Stay tuned! Coming up next…

  • So… Would you hire a social media strategist? (Part 3): An elaborate response to the themes raised in this article, particularly to theme (A), where I’ll show how social media has been used in industries you’d least expect
  • So… Would you hire a social media strategist? (Part 4): Interview report on qualifications and measurements (ROI) for social media engagement
  • So… Would you hire a social media strategist? (Part 5): Video documentary featuring interviews with social media practitioners

I’ve split up the study into several part because there’s just too much to cover. If you have any thoughts or suggestions, feel free to drop me a comment.

6 thoughts on “So… Would you hire a social media strategist? (Part 2)

  1. Very well written Kevin. How come I’m the only resounding “no”? =) It’s odd for me to say it too because that is my job today. Not that there isn’t work as a social media strategist, in fact there’s too much for a single person to manage which is why social media to Microsoft isn’t (wasn’t) Robert Scoble, but every employee. Not Jonathan Schwartz at Sun but every employee blog.

    Just to ask my fellow Singapore practitioners, of the guesstimated 250,000 blogs in Singapore, how many have you engaged? How many can you engage? =) It’s not going to work for me until every consultant in H&K starts getting to know their bloggers as they know their journalists. That’s social media strategy.

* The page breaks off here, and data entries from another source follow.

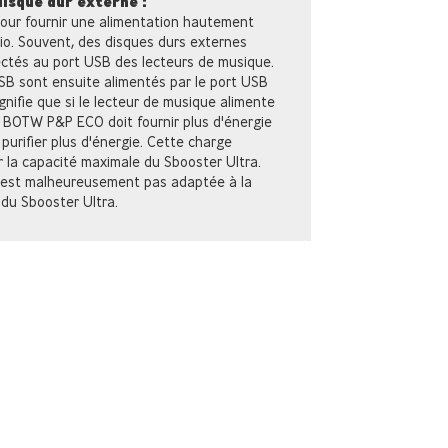
isque dur externe :
pour fournir une alimentation hautement
dio. Souvent, des disques durs externes
ctés au port USB des lecteurs de musique.
SB sont ensuite alimentés par le port USB
gnifie que si le lecteur de musique alimente
e BOTW P&P ECO doit fournir plus d'énergie
 purifier plus d'énergie. Cette charge
 la capacité maximale du Sbooster Ultra.
n'est malheureusement pas adaptée à la
du Sbooster Ultra.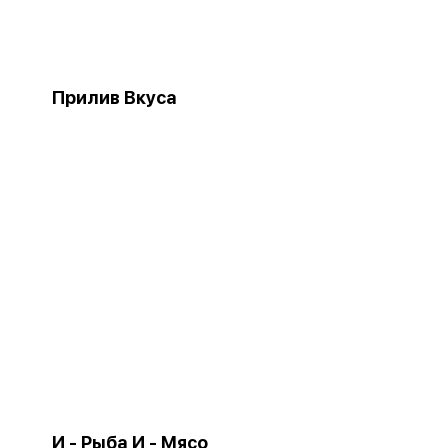
Прилив Вкуса
И - Рыба И - Мясо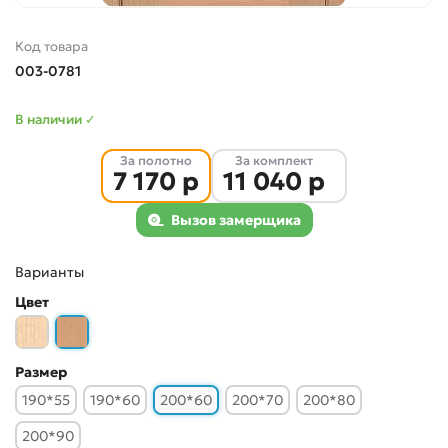
Код товара
003-0781
В наличии ✓
За полотно
За комплект
7 170 р
11 040 р
Вызов замерщика
Варианты
Цвет
Размер
190*55
190*60
200*60
200*70
200*80
200*90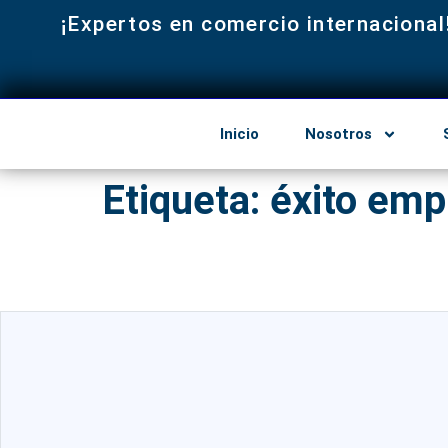
¡Expertos en comercio internacional
Inicio
Nosotros
Etiqueta:
éxito emp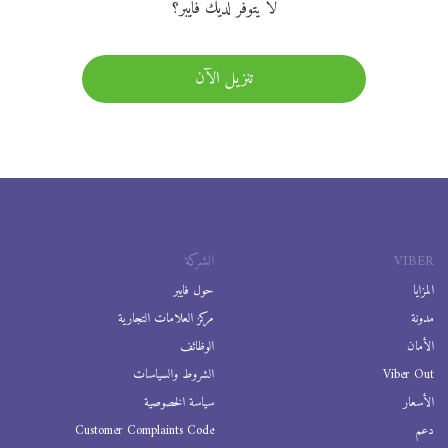
لا يتوفر لديك فايبر؟
تنزيل الآن
VIBER
الشركة
المزايا
حول فايبر
مدونة
مركز العلامات التجارية
الأمان
الوظائف
Viber Out
الشروط والسياسات
الأسعار
سياسة الخصوصية
دعم
Customer Complaints Code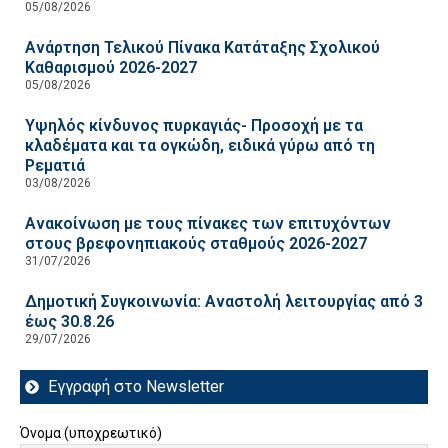
05/08/2026
Ανάρτηση Τελικού Πίνακα Κατάταξης Σχολικού
Καθαρισμού 2026-2027
05/08/2026
Υψηλός κίνδυνος πυρκαγιάς- Προσοχή με τα
κλαδέματα και τα ογκώδη, ειδικά γύρω από τη
Ρεματιά
03/08/2026
Ανακοίνωση με τους πίνακες των επιτυχόντων
στους βρεφονηπιακούς σταθμούς 2026-2027
31/07/2026
Δημοτική Συγκοινωνία: Αναστολή λειτουργίας από 3
έως 30.8.26
29/07/2026
Εγγραφή στο Newsletter
Όνομα (υποχρεωτικό)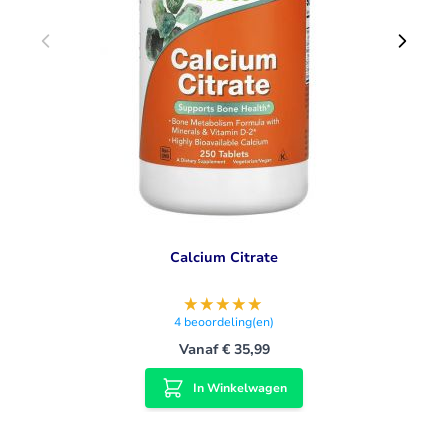
Calcium Citrate
4
beoordeling(en)
Vanaf
€ 35,99
In Winkelwagen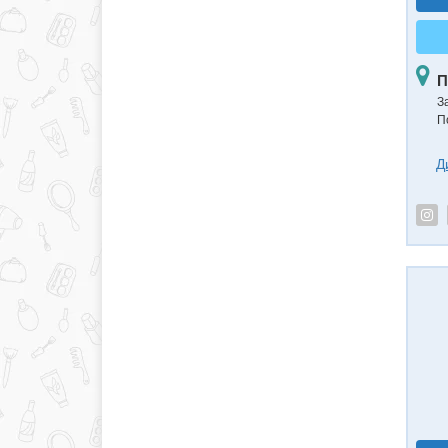
П
З
П
Д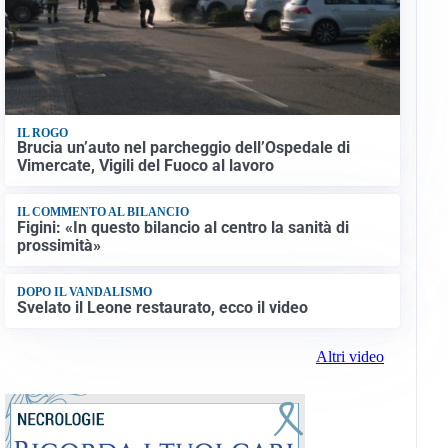
IL ROGO
Brucia un’auto nel parcheggio dell’Ospedale di
Vimercate, Vigili del Fuoco al lavoro
IL COMMENTO AL BILANCIO
Figini: «In questo bilancio al centro la sanità di
prossimità»
DOPO IL VANDALISMO
Svelato il Leone restaurato, ecco il video
Altri video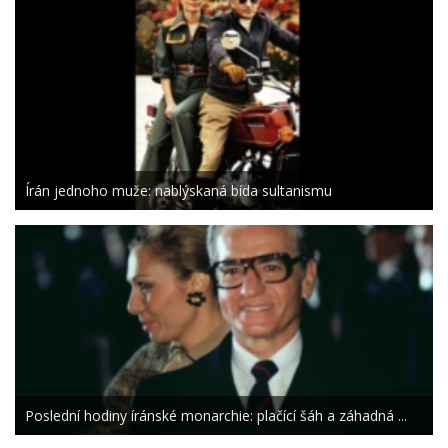
Írán jednoho muže: nablýskaná bída sultanismu
Poslední hodiny íránské monarchie: plačící šáh a záhadná ...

    Benjamin Koe’s last blog post..Blogger relations best practices

  2. Kevin,
    Very interesting and well written!

    I agree with Benjamin Koe’s remark that need to get to know bloggers as well as we know journalists, but I see that as a daunting task because I work for a small organization. On the one hand, it seems that the Internet and all its related opportunities allows small organizations the ability to compete with larger organizations. After all, with just an inexpensive Web site, a small organization can reach a world-wide audience. On the other hand, social media is labor intensive, and that’s where the big organization has the advantage.